Try it: Set down all of the data that follows word for word, without the images.

══ Collected material

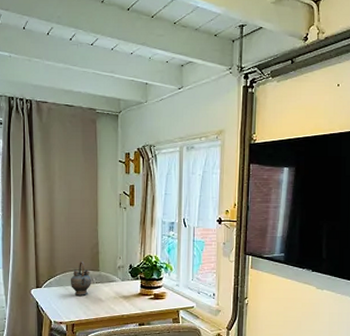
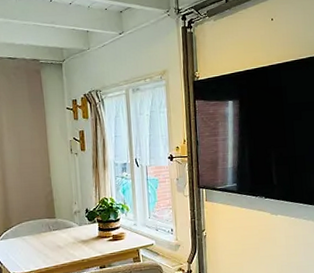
teapot: present [70,260,91,296] -> none [26,209,49,245]

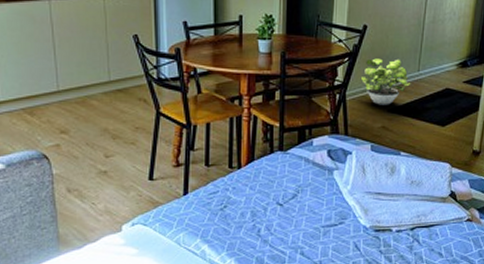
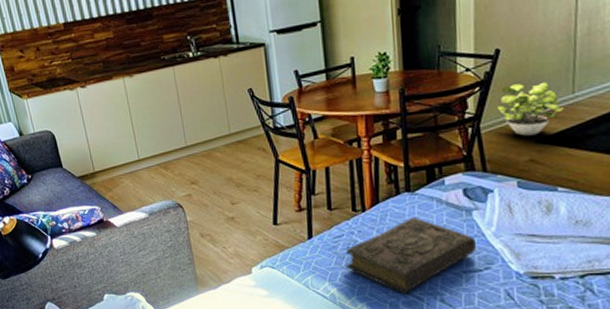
book: none [218,174,335,248] -> present [345,216,477,293]

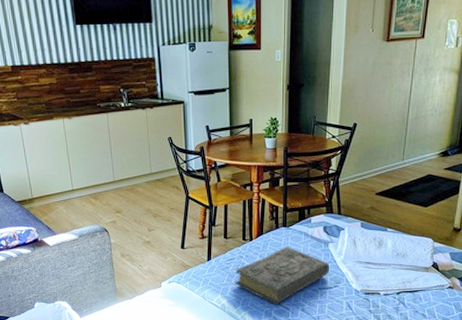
potted plant: present [496,83,565,136] -> none [351,150,397,190]

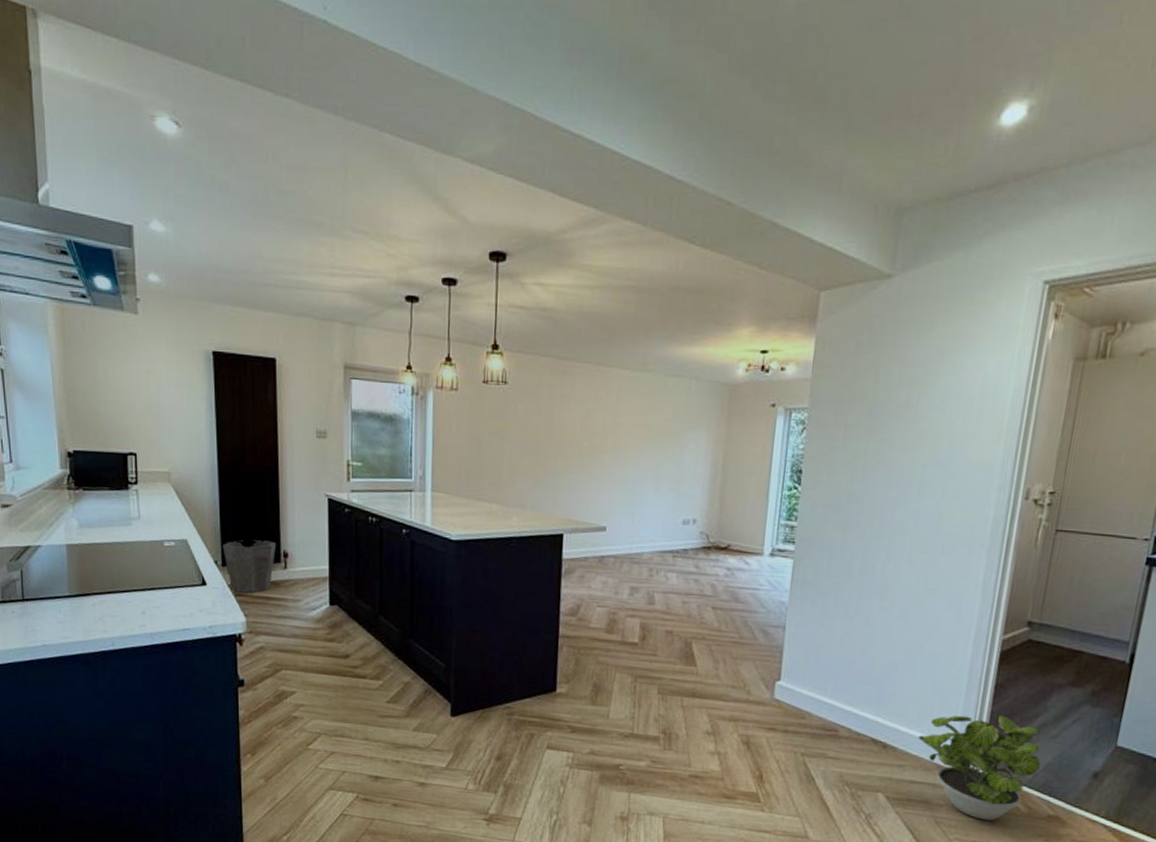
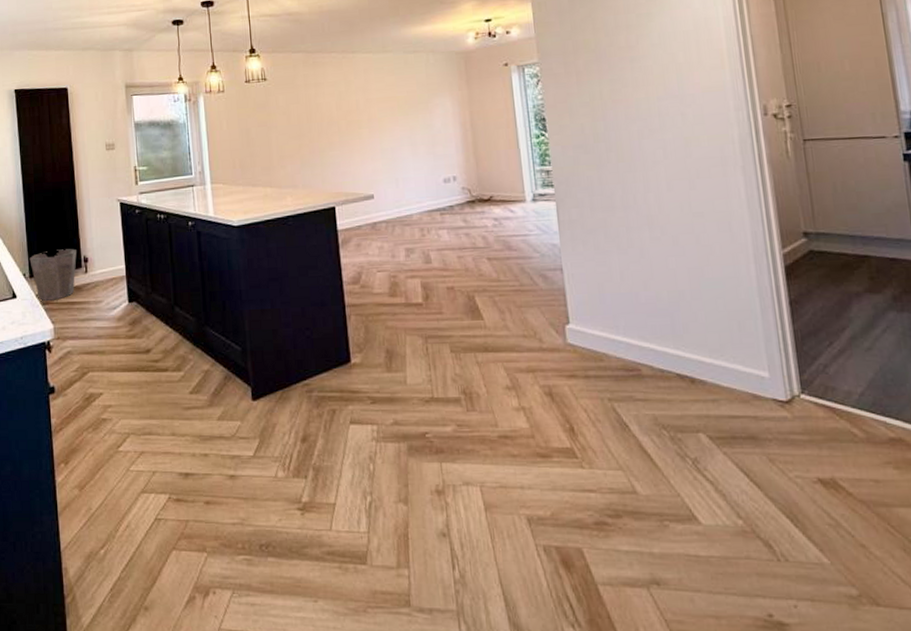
potted plant: present [918,715,1041,821] -> none [725,332,865,451]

════

Result of the exercise:
teapot: present [70,260,91,296] -> none [26,209,49,245]

book: none [218,174,335,248] -> present [345,216,477,293]

potted plant: present [496,83,565,136] -> none [351,150,397,190]

potted plant: present [918,715,1041,821] -> none [725,332,865,451]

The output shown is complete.